Task instructions:
**1.** In the article on the Netherlands' World Cup hopes, which team beat the Netherlands in the 2010 final?
**2.** Write out the World Cup article from "Inspired by midfield" to "Group B match.", putting "the Spanish side" in place of "Spain".

Text:
Netherlands hoping to end World Cup winless streak
AMSTERDAM (AP) — The Netherlands will head to Brazil hoping — again — to shake off the tag of best team never to win a World Cup.
The team’s manager will be aiming to prove he is a winner not only to fans of his home country, but also of Manchester United, where he takes the reins after returning from Brazil.
But the runners-up in 1974, 1978 and 2010 seem to have a squad with less sparkle than any of those teams and could be reliant on a handful of veterans who are surely on their last World Cup legs.
Netherlands coach Louis van Gaal does not appear to have settled on a first-choice goalkeeper, while his midfield is in flux and missing its strongest performer through injury. The country’s top international scorer, Robin van Persie, has yet to deliver on any of football’s greatest stages.
Inspired by midfield playmaker Wesley Sneijder and backed up by an uncompromising defense, the Netherlands reached the 2010 final in Johannesburg only to lose to Spain 1-0 in extra time of an ugly final.
The two teams get a chance to make amends for the disappointing final when they meet again on June 13 at the Arena Fonte Nova in Salvador for their first Group B match.

Data excerpts:

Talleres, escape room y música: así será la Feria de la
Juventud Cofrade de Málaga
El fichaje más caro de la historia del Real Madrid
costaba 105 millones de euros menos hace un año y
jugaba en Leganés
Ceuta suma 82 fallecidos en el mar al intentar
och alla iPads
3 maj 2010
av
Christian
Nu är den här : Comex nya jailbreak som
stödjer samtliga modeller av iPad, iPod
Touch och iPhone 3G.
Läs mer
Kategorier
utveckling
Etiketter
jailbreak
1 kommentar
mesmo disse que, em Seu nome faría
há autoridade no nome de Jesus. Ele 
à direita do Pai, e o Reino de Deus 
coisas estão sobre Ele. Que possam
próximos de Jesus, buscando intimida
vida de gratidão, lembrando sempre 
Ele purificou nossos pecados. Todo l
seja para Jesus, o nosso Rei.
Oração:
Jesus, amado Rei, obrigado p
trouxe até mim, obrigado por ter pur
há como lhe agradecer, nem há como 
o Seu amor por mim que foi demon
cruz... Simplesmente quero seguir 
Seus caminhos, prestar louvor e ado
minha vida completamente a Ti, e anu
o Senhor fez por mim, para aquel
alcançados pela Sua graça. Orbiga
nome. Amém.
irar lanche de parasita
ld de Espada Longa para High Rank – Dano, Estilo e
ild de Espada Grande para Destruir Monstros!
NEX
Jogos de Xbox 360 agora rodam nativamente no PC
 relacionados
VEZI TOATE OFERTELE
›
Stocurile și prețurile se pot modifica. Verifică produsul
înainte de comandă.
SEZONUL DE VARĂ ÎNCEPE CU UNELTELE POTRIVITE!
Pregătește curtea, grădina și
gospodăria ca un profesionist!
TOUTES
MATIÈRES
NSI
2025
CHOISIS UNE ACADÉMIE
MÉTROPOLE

Activity answers:
**1.** Spain beat the Netherlands 1-0 in extra time.

**2.**
Inspired by midfield playmaker Wesley Sneijder and backed up by an uncompromising defense, the Netherlands reached the 2010 final in Johannesburg only to lose to the Spanish side 1-0 in extra time of an ugly final.
The two teams get a chance to make amends for the disappointing final when they meet again on June 13 at the Arena Fonte Nova in Salvador for their first Group B match.